━━ Provided passage ━━

# Should we get our new pup at 7 weeks or wait until 8?



## Clint Pelfrey (May 15, 2017)

We are going to see our new pup tomorrow. He will be 7 weeks tomorrow. We have the option of
picking him up at 7 weeks and 1 or 2 days or
Waiting until 8 weeks. We have 2 toddlers and a newborn so we wanted to get him aquatinted with our home.

We have a fenced in yard for later on and everything needed for our new family member. I have read several differing opinions and getting a puppy at 7 weeks compared to 8 weeks. So I'm coming here to get some advice on what to do. They have no problem holding him until 8 weeks if we choose to.

Also he has papers from AKC as well. 

I was also curious what the difference between AKC papers and Apri was, as this is my first purebred.

Thank you all!


----------



## cubbysan (Mar 13, 2007)

This may sound crazy, but my breeder feels that at the 8 week mark they start their fear phase. The litter we just had, she had the people pick one of the pups up at 7 weeks 6 days. If they could not pick him up by then, then they would have to wait. The other puppy was picked up at 10 weeks, and we kept the third. I think the breeder would know their lines best. Mom was done with them by 5 weeks, but it depends on if they still need their siblings.


----------



## aesthetic (Apr 23, 2015)

cubbysan said:


> This may sound crazy, but my breeder feels that at the 8 week mark they start their fear phase. The litter we just had, she had the people pick one of the pups up at 7 weeks 6 days. If they could not pick him up by then, then they would have to wait. The other puppy was picked up at 10 weeks, and we kept the third. I think the breeder would know their lines best. Mom was done with them by 5 weeks, but it depends on if they still need their siblings.

━━━
━━ Information supplied ━━

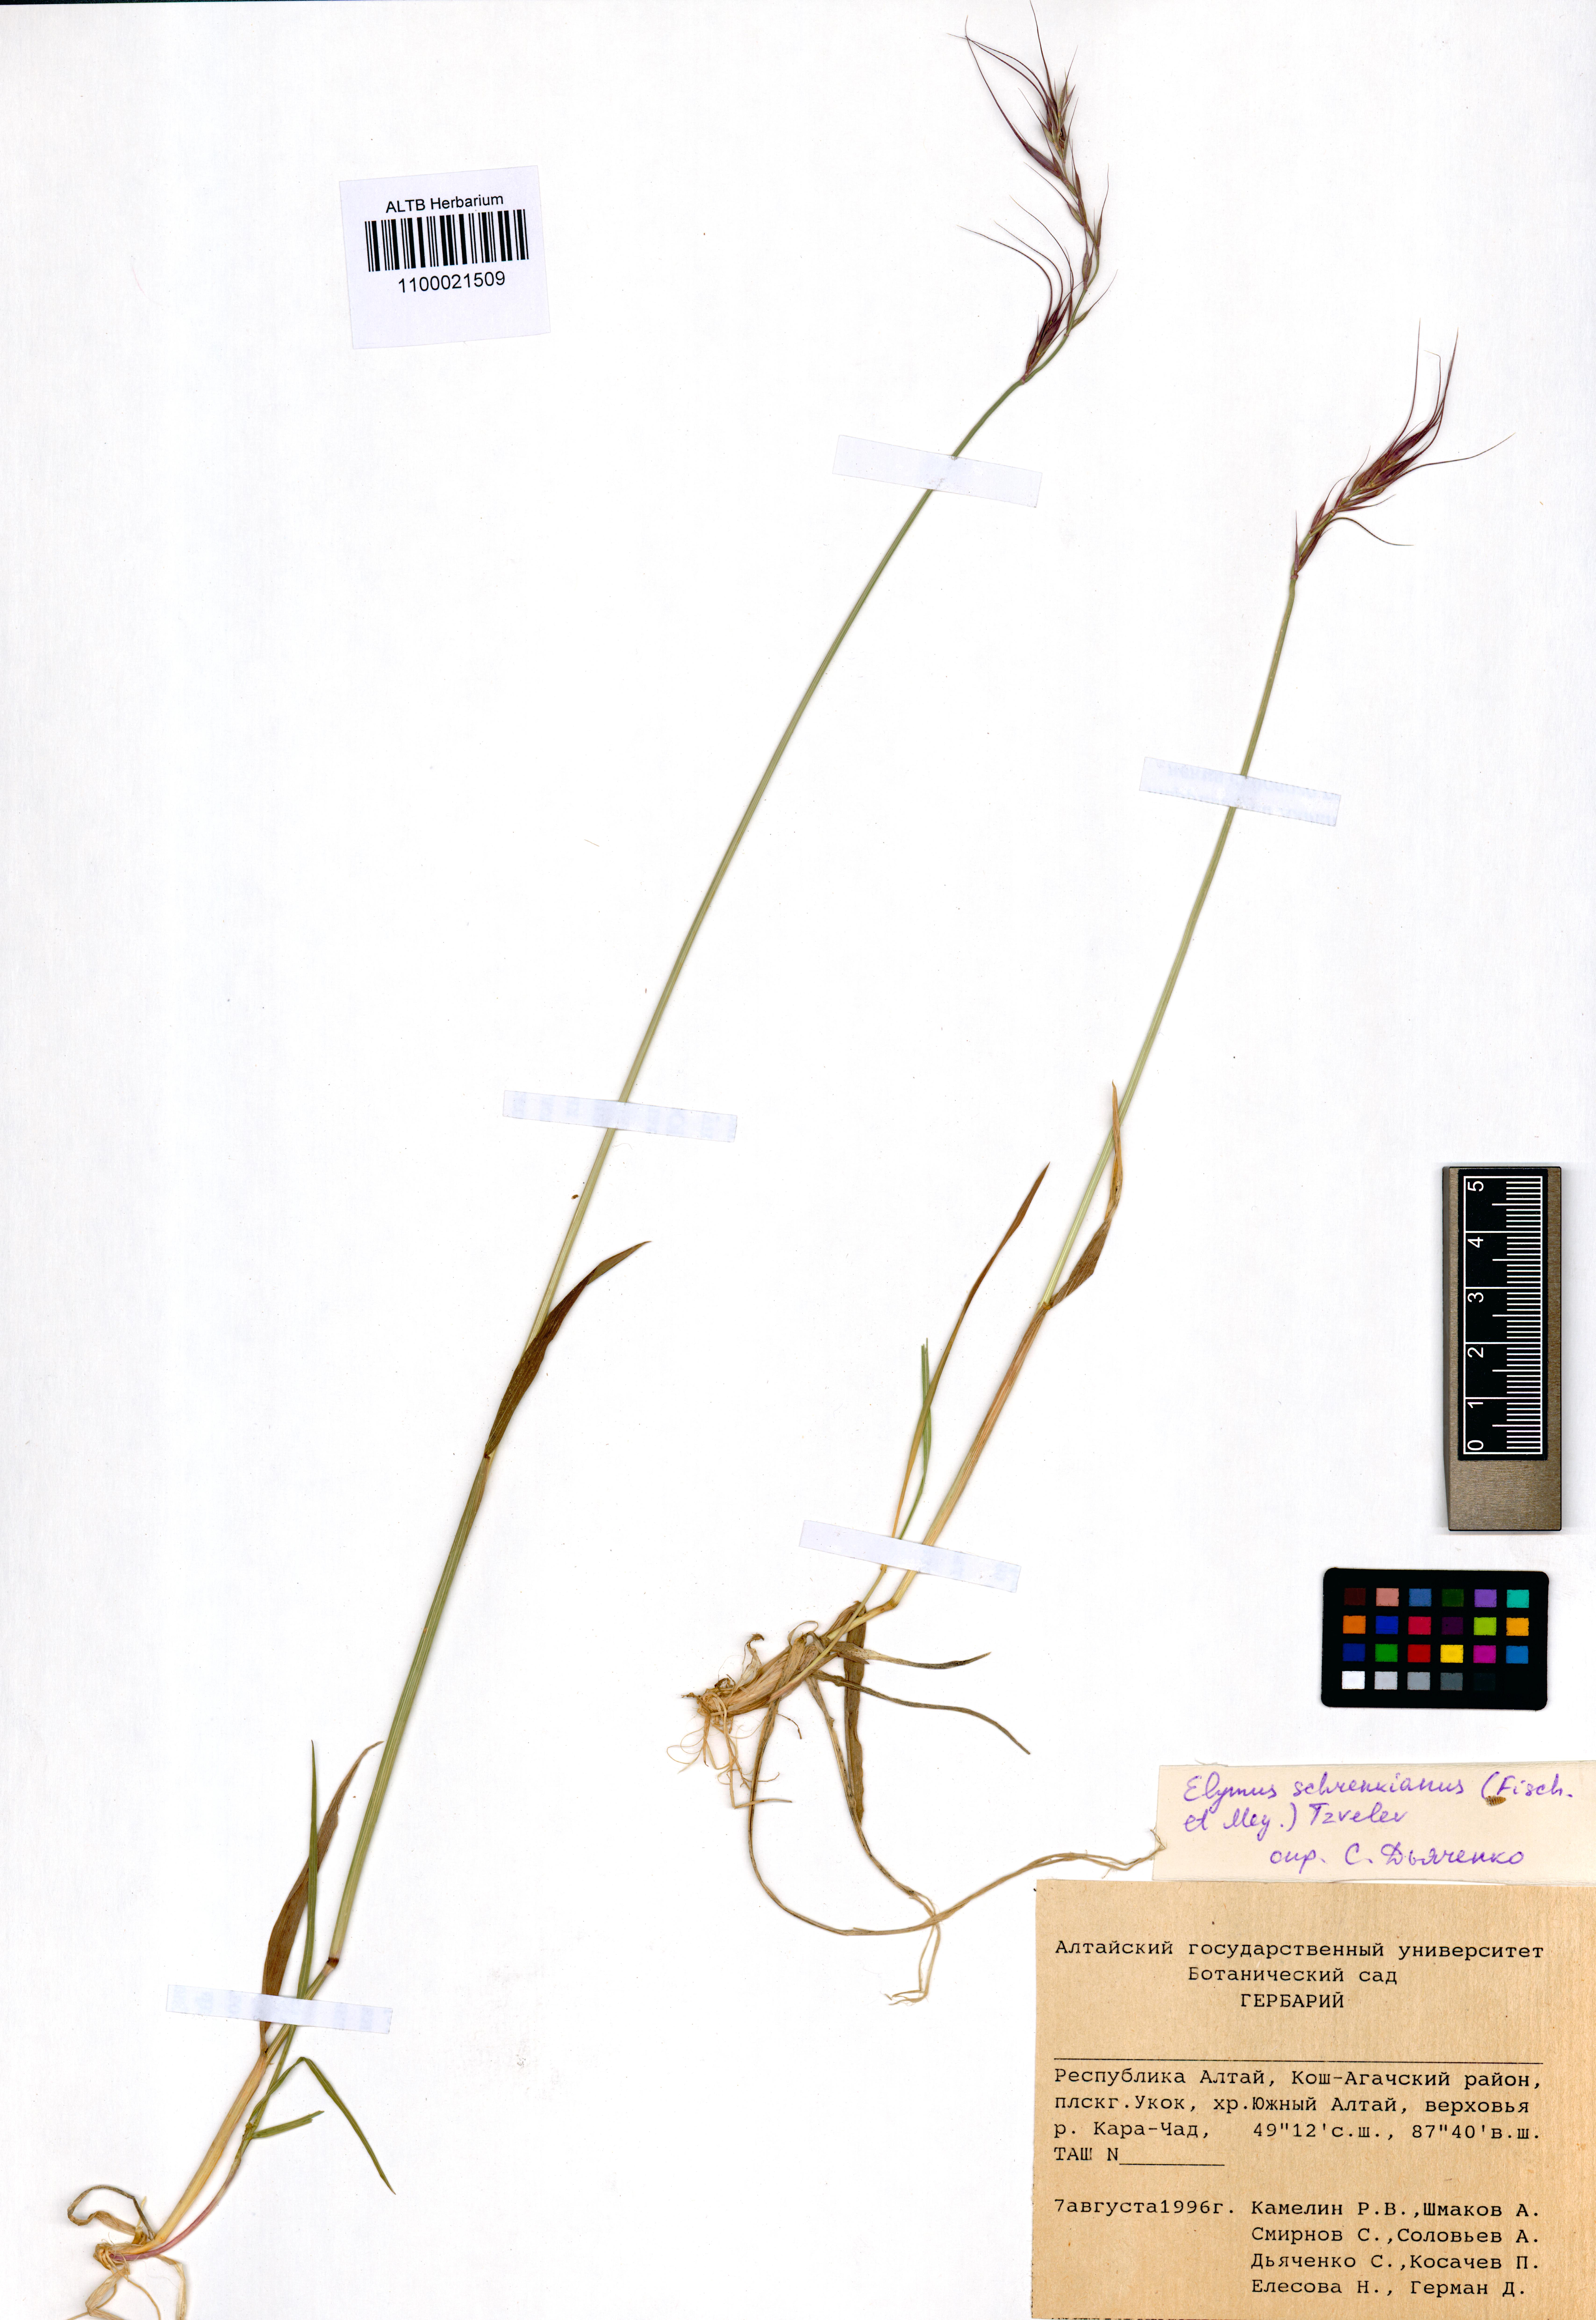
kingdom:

━━━
━━ Information supplied ━━

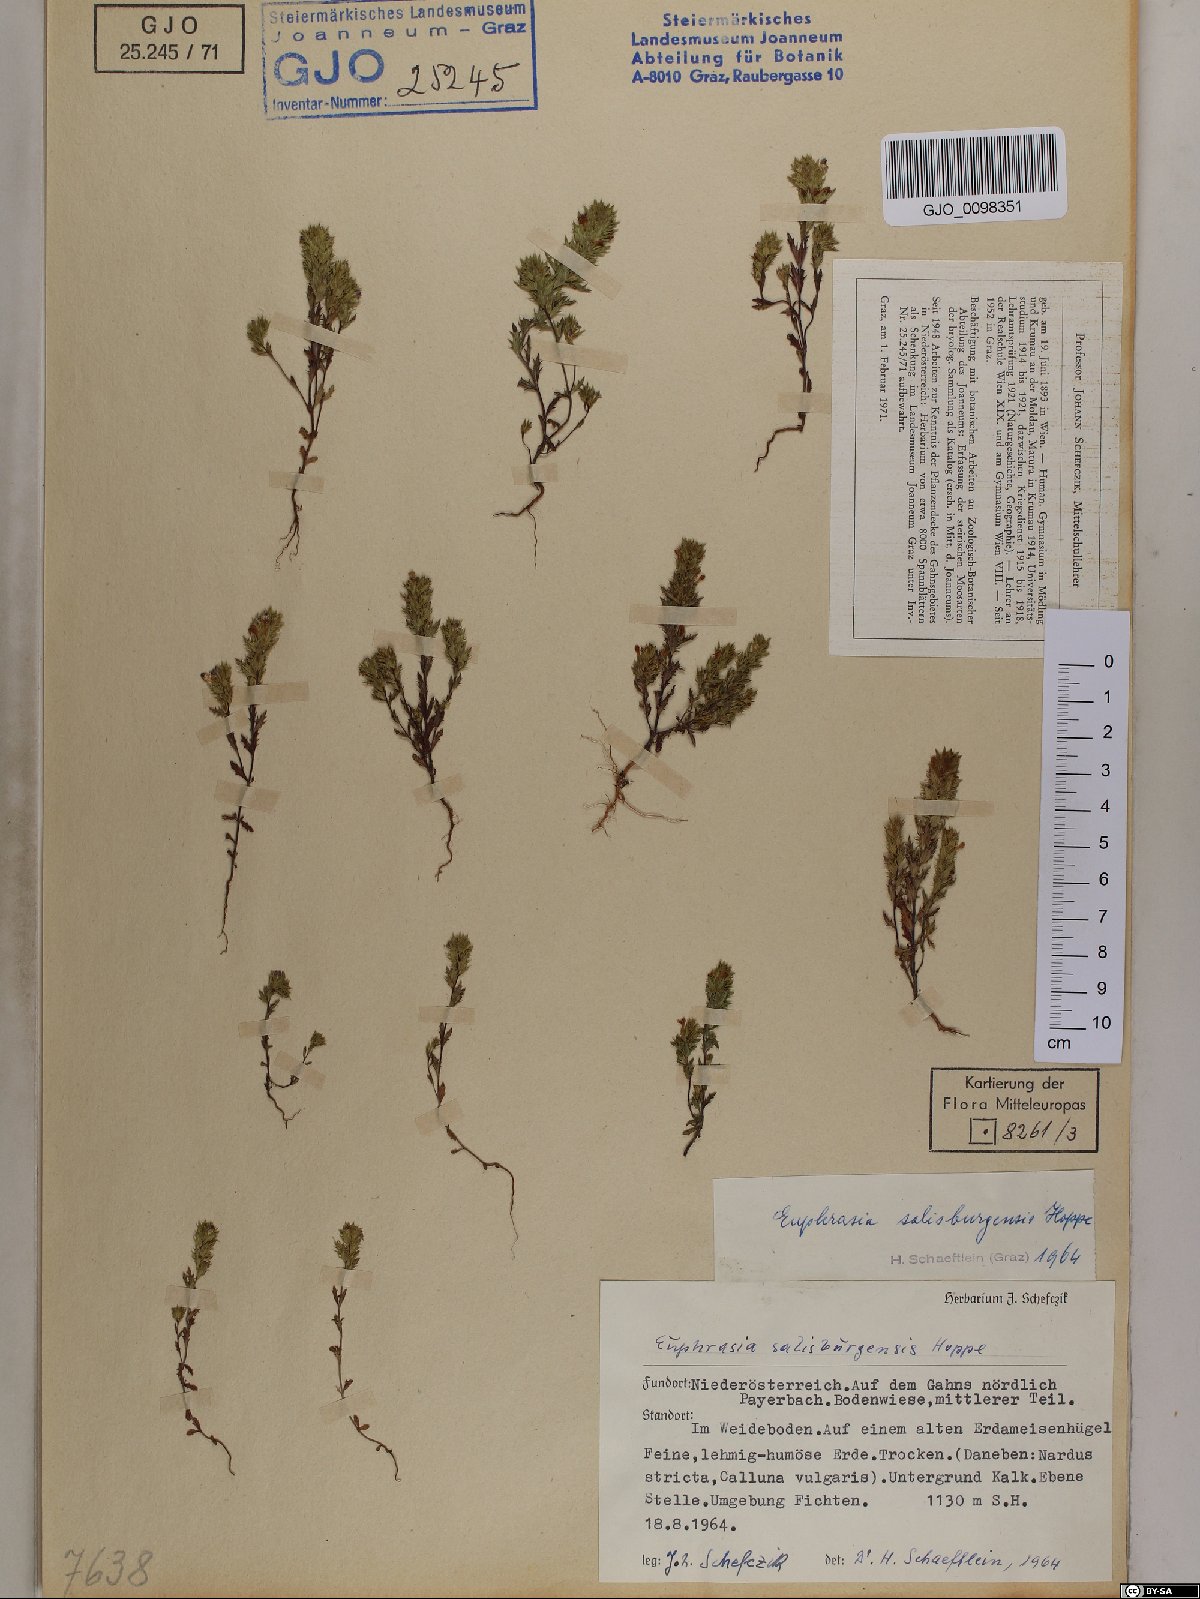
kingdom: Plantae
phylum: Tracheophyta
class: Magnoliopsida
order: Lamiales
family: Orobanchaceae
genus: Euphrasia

━━━

* **Exercise details**
Reproduce the passage from the puppy-age thread, from "We are going" up to and including "AKC as well.", swapping "fenced in yard" for "fenced patio".

* **Reply to the exercise**
We are going to see our new pup tomorrow. He will be 7 weeks tomorrow. We have the option of
picking him up at 7 weeks and 1 or 2 days or
Waiting until 8 weeks. We have 2 toddlers and a newborn so we wanted to get him aquatinted with our home.

We have a fenced patio for later on and everything needed for our new family member. I have read several differing opinions and getting a puppy at 7 weeks compared to 8 weeks. So I'm coming here to get some advice on what to do. They have no problem holding him until 8 weeks if we choose to.

Also he has papers from AKC as well.